[Start of section]

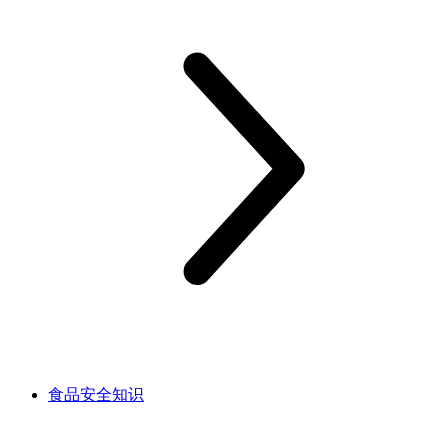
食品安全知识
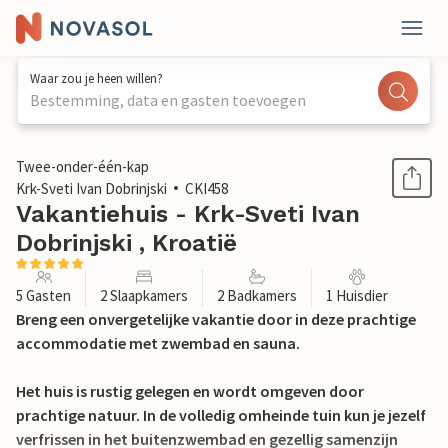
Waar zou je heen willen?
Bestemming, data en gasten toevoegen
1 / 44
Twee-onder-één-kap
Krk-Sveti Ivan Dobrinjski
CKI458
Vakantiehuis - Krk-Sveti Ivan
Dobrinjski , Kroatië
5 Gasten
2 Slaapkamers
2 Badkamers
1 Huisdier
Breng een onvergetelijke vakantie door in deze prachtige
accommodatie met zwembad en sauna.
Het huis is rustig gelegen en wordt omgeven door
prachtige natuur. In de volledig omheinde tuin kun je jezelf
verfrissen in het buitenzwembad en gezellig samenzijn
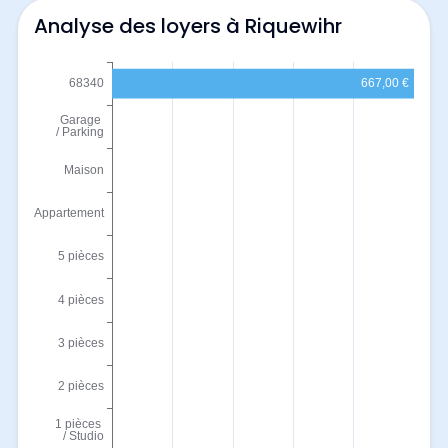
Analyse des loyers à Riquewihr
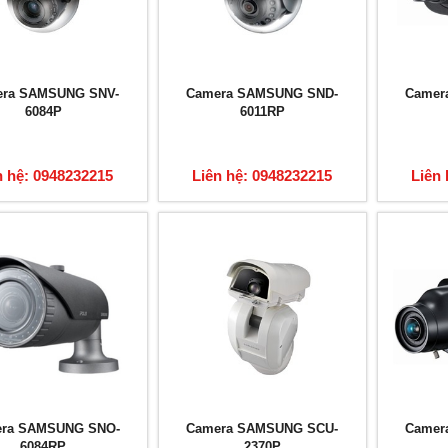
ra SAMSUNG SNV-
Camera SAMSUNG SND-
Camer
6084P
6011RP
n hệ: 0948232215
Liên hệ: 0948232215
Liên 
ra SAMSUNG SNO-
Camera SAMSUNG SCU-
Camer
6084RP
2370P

[End of section]
[Start of section]

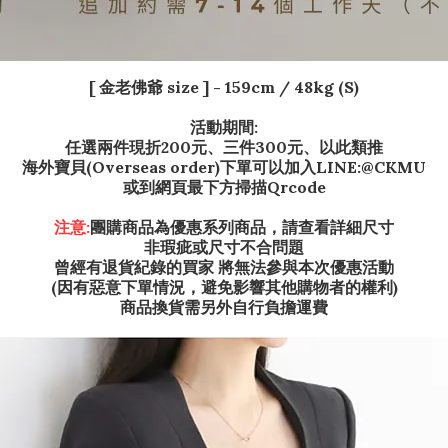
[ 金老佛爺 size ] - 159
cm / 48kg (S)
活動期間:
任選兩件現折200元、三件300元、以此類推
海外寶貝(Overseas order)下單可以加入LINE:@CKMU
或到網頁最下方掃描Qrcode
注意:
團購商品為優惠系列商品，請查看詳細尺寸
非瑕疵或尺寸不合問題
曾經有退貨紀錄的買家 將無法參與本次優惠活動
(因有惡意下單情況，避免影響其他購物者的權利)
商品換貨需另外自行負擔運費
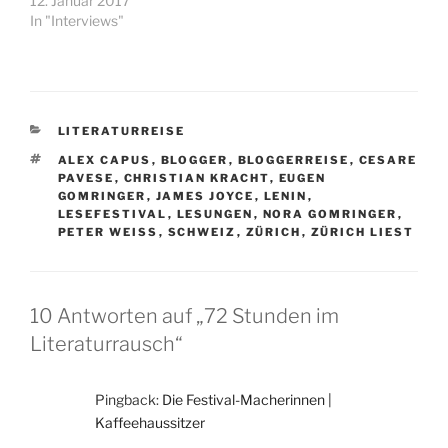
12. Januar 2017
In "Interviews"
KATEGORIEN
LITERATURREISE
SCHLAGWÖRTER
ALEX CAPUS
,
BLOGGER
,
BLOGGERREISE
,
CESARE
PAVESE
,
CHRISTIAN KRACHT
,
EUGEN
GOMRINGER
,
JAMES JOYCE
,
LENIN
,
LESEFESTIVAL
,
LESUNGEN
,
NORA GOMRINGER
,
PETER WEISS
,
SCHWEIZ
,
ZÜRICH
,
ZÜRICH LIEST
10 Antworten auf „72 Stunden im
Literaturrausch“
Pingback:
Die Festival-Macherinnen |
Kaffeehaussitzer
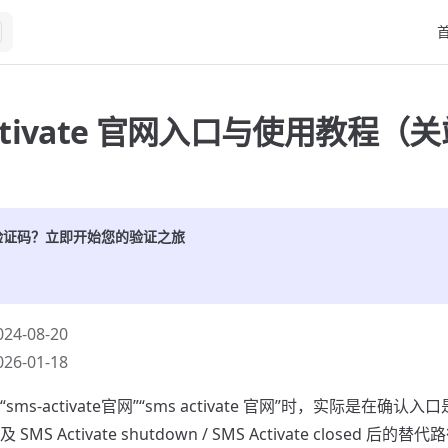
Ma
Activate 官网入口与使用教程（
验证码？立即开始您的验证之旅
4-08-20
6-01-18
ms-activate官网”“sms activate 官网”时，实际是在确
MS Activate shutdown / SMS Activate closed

[End of section]

### ABOUT THIS EXERCISE
The output is the stretch above from the line with "cm / 48kg (S)" through the line with "MS Activate shutdown / SMS Activate closed", copied word for word with both ends kept and every picture dropped.

### SOLUTION
cm / 48kg (S)
活動期間:
任選兩件現折200元、三件300元、以此類推
海外寶貝(Overseas order)下單可以加入LINE:@CKMU
或到網頁最下方掃描Qrcode
注意:
團購商品為優惠系列商品，請查看詳細尺寸
非瑕疵或尺寸不合問題
曾經有退貨紀錄的買家 將無法參與本次優惠活動
(因有惡意下單情況，避免影響其他購物者的權利)
商品換貨需另外自行負擔運費
12. Januar 2017
In "Interviews"
KATEGORIEN
LITERATURREISE
SCHLAGWÖRTER
ALEX CAPUS
,
BLOGGER
,
BLOGGERREISE
,
CESARE
PAVESE
,
CHRISTIAN KRACHT
,
EUGEN
GOMRINGER
,
JAMES JOYCE
,
LENIN
,
LESEFESTIVAL
,
LESUNGEN
,
NORA GOMRINGER
,
PETER WEISS
,
SCHWEIZ
,
ZÜRICH
,
ZÜRICH LIEST
10 Antworten auf „72 Stunden im
Literaturrausch“
Pingback:
Die Festival-Macherinnen |
Kaffeehaussitzer
Ma
Activate 官网入口与使用教程（
验证码？立即开始您的验证之旅
4-08-20
6-01-18
ms-activate官网”“sms activate 官网”时，实际是在确
MS Activate shutdown / SMS Activate closed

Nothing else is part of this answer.